The other thing wrt television... old cooking shows were boring. Throw in a dose of reality tv, make it exciting, and people will watch. It's also one of the few tv shows where a person could pretty reasonably recreate it, probably simplified, within their own home.



It’s interesting - I assume you’re American as am I. The approach to food was completely changed after WW2 in the USA. There was so much new food tech that looking back isn’t so nice but that people of that time embraced (and many still do). And for good reason it would seem looking back through their lens.

Food and cooking lost a lot of value in our culture for many years. We started optimizing around the wrong things (fast and easy - cooking is a struggle!) and then again after more wrong things (lets replace fat with extra salt and processed foods!). And only lately has the idea of “fresh and seasonal” started to become more mainstream - again. Where as before the War it was what people did because it was how it was.

There’s a lot of good cooking in the USA that just vanished from before the War. Very localized dishes, lots of stews. Some old cookbooks reveal how much we’ve changed and have also reclaimed old values.

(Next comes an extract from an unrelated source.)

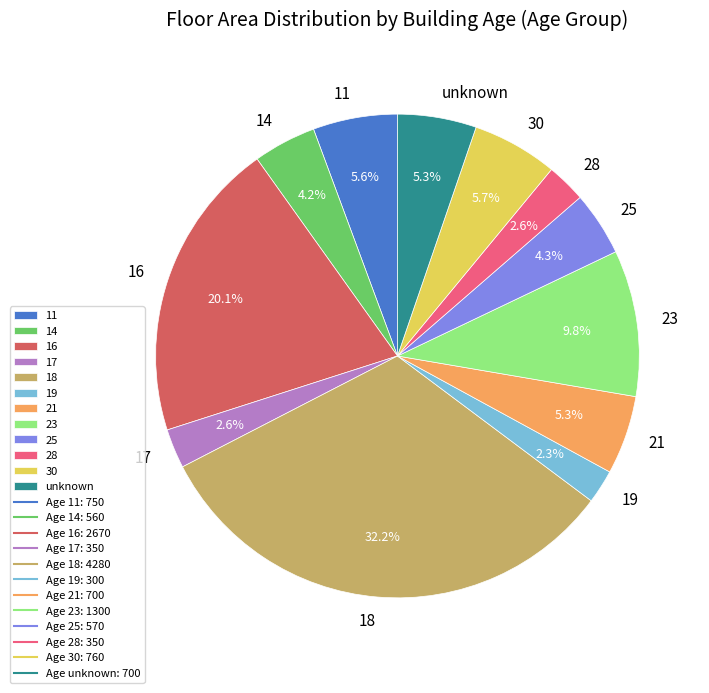

Between 11 and 18, which is larger?

18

I remember hearing that after WW2 processed foods were seen as futuristic. It was more consistent batch to batch, less likely to spoil, and safer to eat. After a few generations of that it's seen as generic and bland.

This digging up of pre-industrialized food cherry picks the best of each area and uses higher standards for food quality and safety (that would have been unfeasible generations ago).

I'm not knocking regional food, I'm glad this is happening and love to see and try new things. I hate seeing the US covered by the same handful of chain restaurants.


A big part of it was we had the factories, machines and workflows to convert wartime manufacturing into peacetime manufacturing. We mastered the concept of processing and preserving food for GI's and converted it to households. Cooking was sold as a laborious task wrought with potential for failure. From there the next phase of industrial mastery was developing fast food restaurants and selling the idea that even preparing the pre-made meals was too much work and hassle - a true victory of Madison Ave.

We've come full circle now where inefficiently producing and purchasing high quality ingredients and having the time and resources to cook them is now the higher class activity VS the efficient processed food sold to the masses.


Cream of mushroom soup and Cheese Whiz!